Keypoint correspondence data:

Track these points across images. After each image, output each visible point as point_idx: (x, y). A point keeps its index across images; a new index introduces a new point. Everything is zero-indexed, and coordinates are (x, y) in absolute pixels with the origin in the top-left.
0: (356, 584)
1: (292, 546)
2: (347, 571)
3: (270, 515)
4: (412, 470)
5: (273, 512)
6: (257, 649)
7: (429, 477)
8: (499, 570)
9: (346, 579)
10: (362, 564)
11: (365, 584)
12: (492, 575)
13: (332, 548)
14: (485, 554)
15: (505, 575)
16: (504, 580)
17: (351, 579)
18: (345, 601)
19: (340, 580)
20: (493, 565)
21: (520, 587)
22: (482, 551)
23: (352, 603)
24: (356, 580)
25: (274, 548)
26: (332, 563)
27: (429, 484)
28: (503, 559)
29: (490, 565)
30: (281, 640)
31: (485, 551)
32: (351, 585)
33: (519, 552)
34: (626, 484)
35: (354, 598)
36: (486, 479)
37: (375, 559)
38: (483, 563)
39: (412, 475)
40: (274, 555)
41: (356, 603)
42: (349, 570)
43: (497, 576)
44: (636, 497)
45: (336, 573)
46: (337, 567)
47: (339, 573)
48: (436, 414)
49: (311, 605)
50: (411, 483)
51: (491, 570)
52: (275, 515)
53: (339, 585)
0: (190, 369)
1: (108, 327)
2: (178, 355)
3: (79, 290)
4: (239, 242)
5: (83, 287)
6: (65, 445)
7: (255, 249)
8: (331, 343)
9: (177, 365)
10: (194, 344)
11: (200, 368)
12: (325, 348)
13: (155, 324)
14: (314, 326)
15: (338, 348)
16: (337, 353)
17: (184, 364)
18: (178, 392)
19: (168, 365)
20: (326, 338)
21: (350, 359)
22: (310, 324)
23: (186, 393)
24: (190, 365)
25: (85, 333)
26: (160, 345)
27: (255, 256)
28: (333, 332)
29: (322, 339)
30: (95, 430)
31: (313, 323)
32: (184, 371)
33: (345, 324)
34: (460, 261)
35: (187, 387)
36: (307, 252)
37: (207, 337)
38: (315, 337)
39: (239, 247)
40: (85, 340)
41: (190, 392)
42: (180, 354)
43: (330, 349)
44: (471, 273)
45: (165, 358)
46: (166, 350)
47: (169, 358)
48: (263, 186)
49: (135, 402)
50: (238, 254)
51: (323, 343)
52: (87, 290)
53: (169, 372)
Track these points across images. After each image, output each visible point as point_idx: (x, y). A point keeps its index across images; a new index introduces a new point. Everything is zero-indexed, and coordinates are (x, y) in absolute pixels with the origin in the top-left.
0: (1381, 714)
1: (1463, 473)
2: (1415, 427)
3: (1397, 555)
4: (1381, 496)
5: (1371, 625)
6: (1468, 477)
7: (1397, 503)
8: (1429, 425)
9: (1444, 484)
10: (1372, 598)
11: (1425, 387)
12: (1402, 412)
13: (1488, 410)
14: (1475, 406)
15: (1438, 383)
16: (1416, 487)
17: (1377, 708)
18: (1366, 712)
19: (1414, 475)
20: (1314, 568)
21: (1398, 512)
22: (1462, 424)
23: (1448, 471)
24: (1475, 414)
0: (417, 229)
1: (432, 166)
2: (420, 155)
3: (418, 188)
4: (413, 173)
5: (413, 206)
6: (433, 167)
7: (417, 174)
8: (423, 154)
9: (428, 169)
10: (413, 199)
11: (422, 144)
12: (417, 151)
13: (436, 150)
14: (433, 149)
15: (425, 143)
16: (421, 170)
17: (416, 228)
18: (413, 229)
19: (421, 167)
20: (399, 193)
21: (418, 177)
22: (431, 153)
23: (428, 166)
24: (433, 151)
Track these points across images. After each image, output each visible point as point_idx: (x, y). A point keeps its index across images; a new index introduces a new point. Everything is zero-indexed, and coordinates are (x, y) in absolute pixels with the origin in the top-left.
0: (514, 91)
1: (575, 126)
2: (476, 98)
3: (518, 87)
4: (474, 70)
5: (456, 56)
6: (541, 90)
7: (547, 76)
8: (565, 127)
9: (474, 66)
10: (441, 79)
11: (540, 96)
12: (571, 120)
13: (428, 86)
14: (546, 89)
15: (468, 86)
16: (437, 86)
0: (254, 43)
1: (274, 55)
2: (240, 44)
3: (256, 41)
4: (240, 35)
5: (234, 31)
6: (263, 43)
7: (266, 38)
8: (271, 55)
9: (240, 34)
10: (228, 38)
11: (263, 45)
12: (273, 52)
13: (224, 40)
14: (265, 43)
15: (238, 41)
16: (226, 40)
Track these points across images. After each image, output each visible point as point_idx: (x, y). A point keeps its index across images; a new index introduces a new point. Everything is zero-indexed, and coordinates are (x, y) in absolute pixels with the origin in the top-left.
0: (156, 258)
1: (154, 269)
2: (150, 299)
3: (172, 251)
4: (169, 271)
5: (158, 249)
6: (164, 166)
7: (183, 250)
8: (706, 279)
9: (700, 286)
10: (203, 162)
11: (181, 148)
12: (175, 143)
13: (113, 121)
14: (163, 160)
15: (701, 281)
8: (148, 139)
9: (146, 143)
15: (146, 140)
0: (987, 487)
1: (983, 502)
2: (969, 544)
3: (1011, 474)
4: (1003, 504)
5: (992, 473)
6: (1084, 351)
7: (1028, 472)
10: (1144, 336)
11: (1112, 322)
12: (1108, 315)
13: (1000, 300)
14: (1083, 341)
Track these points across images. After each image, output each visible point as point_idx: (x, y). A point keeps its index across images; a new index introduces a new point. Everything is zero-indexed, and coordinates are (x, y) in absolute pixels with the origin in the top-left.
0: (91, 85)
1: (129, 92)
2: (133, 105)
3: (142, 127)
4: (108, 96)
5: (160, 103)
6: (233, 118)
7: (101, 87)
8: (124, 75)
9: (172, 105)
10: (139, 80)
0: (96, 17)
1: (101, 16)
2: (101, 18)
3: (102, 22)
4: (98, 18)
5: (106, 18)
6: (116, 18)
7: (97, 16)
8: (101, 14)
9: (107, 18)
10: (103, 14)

TASK PROMPT — Reproduce all of the material above line for line, without changing anything.

TASK SOLUTION —
Track these points across images. After each image, output each visible point as point_idx: (x, y). A point keeps its index across images; a new index introduces a new point. Everything is zero-indexed, and coordinates are (x, y) in absolute pixels with the origin in the top-left.
0: (356, 584)
1: (292, 546)
2: (347, 571)
3: (270, 515)
4: (412, 470)
5: (273, 512)
6: (257, 649)
7: (429, 477)
8: (499, 570)
9: (346, 579)
10: (362, 564)
11: (365, 584)
12: (492, 575)
13: (332, 548)
14: (485, 554)
15: (505, 575)
16: (504, 580)
17: (351, 579)
18: (345, 601)
19: (340, 580)
20: (493, 565)
21: (520, 587)
22: (482, 551)
23: (352, 603)
24: (356, 580)
25: (274, 548)
26: (332, 563)
27: (429, 484)
28: (503, 559)
29: (490, 565)
30: (281, 640)
31: (485, 551)
32: (351, 585)
33: (519, 552)
34: (626, 484)
35: (354, 598)
36: (486, 479)
37: (375, 559)
38: (483, 563)
39: (412, 475)
40: (274, 555)
41: (356, 603)
42: (349, 570)
43: (497, 576)
44: (636, 497)
45: (336, 573)
46: (337, 567)
47: (339, 573)
48: (436, 414)
49: (311, 605)
50: (411, 483)
51: (491, 570)
52: (275, 515)
53: (339, 585)
0: (190, 369)
1: (108, 327)
2: (178, 355)
3: (79, 290)
4: (239, 242)
5: (83, 287)
6: (65, 445)
7: (255, 249)
8: (331, 343)
9: (177, 365)
10: (194, 344)
11: (200, 368)
12: (325, 348)
13: (155, 324)
14: (314, 326)
15: (338, 348)
16: (337, 353)
17: (184, 364)
18: (178, 392)
19: (168, 365)
20: (326, 338)
21: (350, 359)
22: (310, 324)
23: (186, 393)
24: (190, 365)
25: (85, 333)
26: (160, 345)
27: (255, 256)
28: (333, 332)
29: (322, 339)
30: (95, 430)
31: (313, 323)
32: (184, 371)
33: (345, 324)
34: (460, 261)
35: (187, 387)
36: (307, 252)
37: (207, 337)
38: (315, 337)
39: (239, 247)
40: (85, 340)
41: (190, 392)
42: (180, 354)
43: (330, 349)
44: (471, 273)
45: (165, 358)
46: (166, 350)
47: (169, 358)
48: (263, 186)
49: (135, 402)
50: (238, 254)
51: (323, 343)
52: (87, 290)
53: (169, 372)
Track these points across images. After each image, output each visible point as point_idx: (x, y). A point keeps its index across images; a new index introduces a new point. Everything is zero-indexed, and coordinates are (x, y) in absolute pixels with the origin in the top-left.
0: (1381, 714)
1: (1463, 473)
2: (1415, 427)
3: (1397, 555)
4: (1381, 496)
5: (1371, 625)
6: (1468, 477)
7: (1397, 503)
8: (1429, 425)
9: (1444, 484)
10: (1372, 598)
11: (1425, 387)
12: (1402, 412)
13: (1488, 410)
14: (1475, 406)
15: (1438, 383)
16: (1416, 487)
17: (1377, 708)
18: (1366, 712)
19: (1414, 475)
20: (1314, 568)
21: (1398, 512)
22: (1462, 424)
23: (1448, 471)
24: (1475, 414)
0: (417, 229)
1: (432, 166)
2: (420, 155)
3: (418, 188)
4: (413, 173)
5: (413, 206)
6: (433, 167)
7: (417, 174)
8: (423, 154)
9: (428, 169)
10: (413, 199)
11: (422, 144)
12: (417, 151)
13: (436, 150)
14: (433, 149)
15: (425, 143)
16: (421, 170)
17: (416, 228)
18: (413, 229)
19: (421, 167)
20: (399, 193)
21: (418, 177)
22: (431, 153)
23: (428, 166)
24: (433, 151)
Track these points across images. After each image, output each visible point as point_idx: (x, y). A point keeps its index across images; a new index introduces a new point. Everything is zero-indexed, and coordinates are (x, y) in absolute pixels with the origin in the top-left.
0: (514, 91)
1: (575, 126)
2: (476, 98)
3: (518, 87)
4: (474, 70)
5: (456, 56)
6: (541, 90)
7: (547, 76)
8: (565, 127)
9: (474, 66)
10: (441, 79)
11: (540, 96)
12: (571, 120)
13: (428, 86)
14: (546, 89)
15: (468, 86)
16: (437, 86)
0: (254, 43)
1: (274, 55)
2: (240, 44)
3: (256, 41)
4: (240, 35)
5: (234, 31)
6: (263, 43)
7: (266, 38)
8: (271, 55)
9: (240, 34)
10: (228, 38)
11: (263, 45)
12: (273, 52)
13: (224, 40)
14: (265, 43)
15: (238, 41)
16: (226, 40)
Track these points across images. After each image, output each visible point as point_idx: (x, y). A point keeps its index across images; a new index introduces a new point. Everything is zero-indexed, and coordinates are (x, y) in absolute pixels with the origin in the top-left.
0: (156, 258)
1: (154, 269)
2: (150, 299)
3: (172, 251)
4: (169, 271)
5: (158, 249)
6: (164, 166)
7: (183, 250)
8: (706, 279)
9: (700, 286)
10: (203, 162)
11: (181, 148)
12: (175, 143)
13: (113, 121)
14: (163, 160)
15: (701, 281)
8: (148, 139)
9: (146, 143)
15: (146, 140)
0: (987, 487)
1: (983, 502)
2: (969, 544)
3: (1011, 474)
4: (1003, 504)
5: (992, 473)
6: (1084, 351)
7: (1028, 472)
10: (1144, 336)
11: (1112, 322)
12: (1108, 315)
13: (1000, 300)
14: (1083, 341)
Track these points across images. After each image, output each visible point as point_idx: (x, y). A point keeps its index across images; a new index introduces a new point. Everything is zero-indexed, and coordinates are (x, y) in absolute pixels with the origin in the top-left.
0: (91, 85)
1: (129, 92)
2: (133, 105)
3: (142, 127)
4: (108, 96)
5: (160, 103)
6: (233, 118)
7: (101, 87)
8: (124, 75)
9: (172, 105)
10: (139, 80)
0: (96, 17)
1: (101, 16)
2: (101, 18)
3: (102, 22)
4: (98, 18)
5: (106, 18)
6: (116, 18)
7: (97, 16)
8: (101, 14)
9: (107, 18)
10: (103, 14)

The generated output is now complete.